Assignment 1 ::
Copy everything from "- if you *ever*" down to "parts to fix it." in the laptop passage, word for word.

━━━━━━━━━━

I've been using laptops as my main machine for over 15 years, both my own and in corporate environments. At home Mrs Lafite and the two teenage Lafites have laptops: wife a Vaio - fulfils all requirements by being pink. For kids - Dells, mainly for durability and the warranty/insurance/maintenance offers.

Laptops often have problems due to the constant need to make the electronics smaller, the performance better, to make the package itself lighter. In general this translates into too much heat being created with less ability to get it out of the machine, and everything's pretty bleeding-edge technology, so it's more likely to break.

This then increases the failure rate well above that of a desktop, and because so much of the machine is modular, bits are expensive to replace - often the whole motherboard because thats where everything resides. The fan is a critical part - if that goes, and if the machine doesn't shut down fast, you're in big trouble.

Current laptop is a Lenovo T61p, was top of the range when new, has had engineers out 4 times under warranty - screen problems, overheating (fan), Graphics card failed, and something on the motherboard broke.

I now always buy one with a 3 year warranty minimum (pay more for it), and upgrade to next-day onsite support. I also back it up daily, but I use it for work and home.

Its also worth checking on accidental damage: you're going to take it places and you will, eventually, drop it onto something hard. The screen will crack. You learn several things over time:

- if kids are going to use it, it needs warranty and accidental damage cover for at least 3 years. Hand over lots of money at purchase time and smile: you'll easily get it back.

- if you *ever* put a laptop into a laptop bag, secure it with the straps, because sooner or later you'll pick up the bag with a flap open and it'll fall out if the strap's not secured. It always falls on to a hard floor.

- If you leave it on a table next to your sofa, and you also put glasses of tea/wine/beer on the same table, you *will* eventually knock them over and soak the laptop, which will then require an engineer and new parts to fix it.

Other than the above, it's the way to go, despite all the problems, I couldn't live without my laptop, & take it everywhere!

━━━━━━━━━━

Assignment 2 ::
In the records below, repeat everything from the line containing "Q4. Look carefully at the speedometer" down to the end of the records, both ends included, without the pictures.

━━━━━━━━━━

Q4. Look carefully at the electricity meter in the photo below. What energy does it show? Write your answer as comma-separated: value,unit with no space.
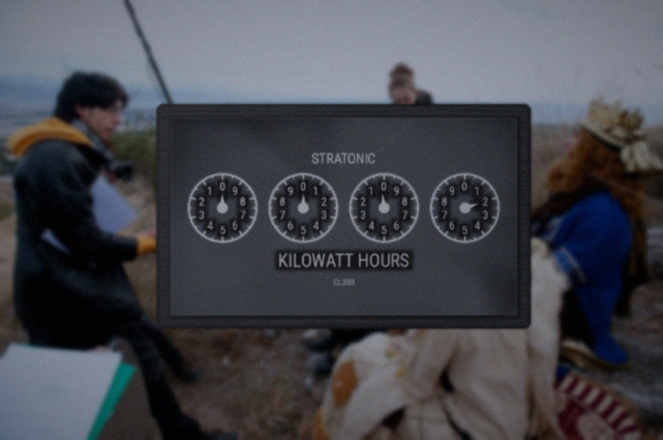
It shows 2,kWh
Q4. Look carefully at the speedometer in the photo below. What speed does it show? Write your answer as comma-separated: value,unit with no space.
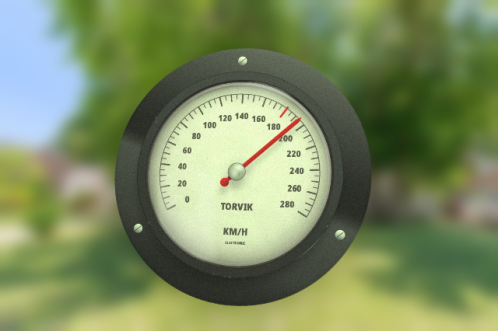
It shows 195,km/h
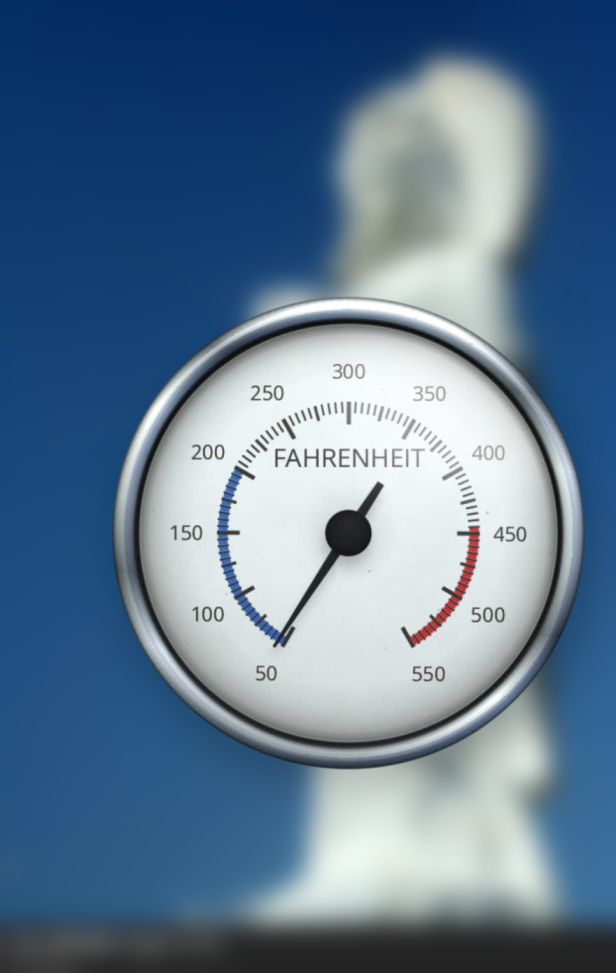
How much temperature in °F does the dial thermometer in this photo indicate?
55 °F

━━━━━━━━━━

Task response 1 ::
- if you *ever* put a laptop into a laptop bag, secure it with the straps, because sooner or later you'll pick up the bag with a flap open and it'll fall out if the strap's not secured. It always falls on to a hard floor.

- If you leave it on a table next to your sofa, and you also put glasses of tea/wine/beer on the same table, you *will* eventually knock them over and soak the laptop, which will then require an engineer and new parts to fix it.

Task response 2 ::
Q4. Look carefully at the speedometer in the photo below. What speed does it show? Write your answer as comma-separated: value,unit with no space.
It shows 195,km/h
How much temperature in °F does the dial thermometer in this photo indicate?
55 °F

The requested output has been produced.